En terme de méthode, les rapporteurs suggèrent:
- de faire précéder la négociation à mener d’un recensement des stipulations conventionnelles ou des usages applicables dans la société dans le champ de l’aménagement du temps de travail.
- de conclure des accords accord à durée déterminée, considérant qu'au regard de l’ampleur du changement, il est préférable d’organiser la mutation vers la semaine de quatre jours en deux temps :
= d’abord de façon expérimentale, de sorte qu’il soit aisé de revenir en arrière s’il y a lieu ;
= ensuite, après évaluation des effets, ( en terme d'évolution du chiffre d’affaires, de la rentabilité, de la productivité, du renouvellement des effectifs, de la qualité de vie au travail, de l’absentéisme, de la satisfaction de la clientèle, etc.) et si les résultats sont satisfaisants, décider le maintien en vigueur sous forme expérimentale, la pérennisation ou l’abandon.

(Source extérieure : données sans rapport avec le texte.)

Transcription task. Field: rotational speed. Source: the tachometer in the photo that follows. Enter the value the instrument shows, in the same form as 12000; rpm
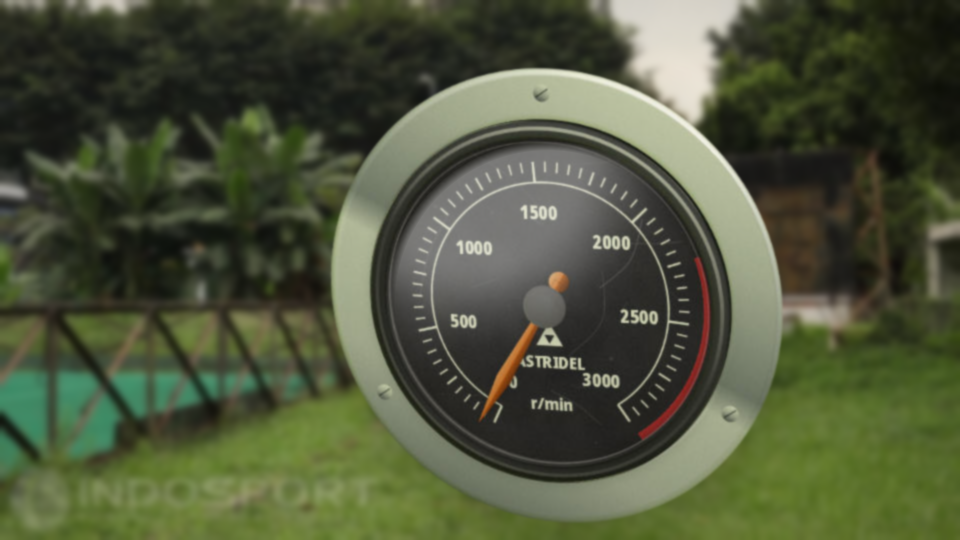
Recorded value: 50; rpm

Il semble que cela soit la méthode d'ores et déjà la plus usitée par les organisations, en France et à l’étranger, et qu’elle ait fait ses preuves .
Qu'en est-il en Europe?
Fin 2023 quarante-cinq entreprises allemandes de toutes tailles et de divers secteurs ont décidé de tester pendant six mois la semaine de travail de quatre jours avec conservation de salaire.
Les résultats qui ont été communiqués récemment sont impressionnants....En effet, si 20 % des entreprises considèrent que quelques ajustements sont nécessaires, 73 % des entreprises participantes ne souhaitent pas revenir à la semaine traditionnelle de cinq jours, et 20 % seulement souhaitent revenir à la semaine de cinq jours. Quant aux 7 % restants, ils restent indécis.
Cette étude confirme une tendance observée dans d'autres pays (évoqués dans le rapport parlementaire: Le Royaume-Uni , l'Italie, l’Espagne ,le Portugal la Belgique, l'Allemagne..) ayant testé ce modèle et mis en place selon des modalités très diverses...
Pour mémoire: L’Islande fut l’un des pays précurseur sur la semaine de 4 journées de travail. Le pays a testé cette mesure entre 2015 et 2019. Aujourd’hui, près de 90% de la population bénéficie d’un aménagement de son temps de travail.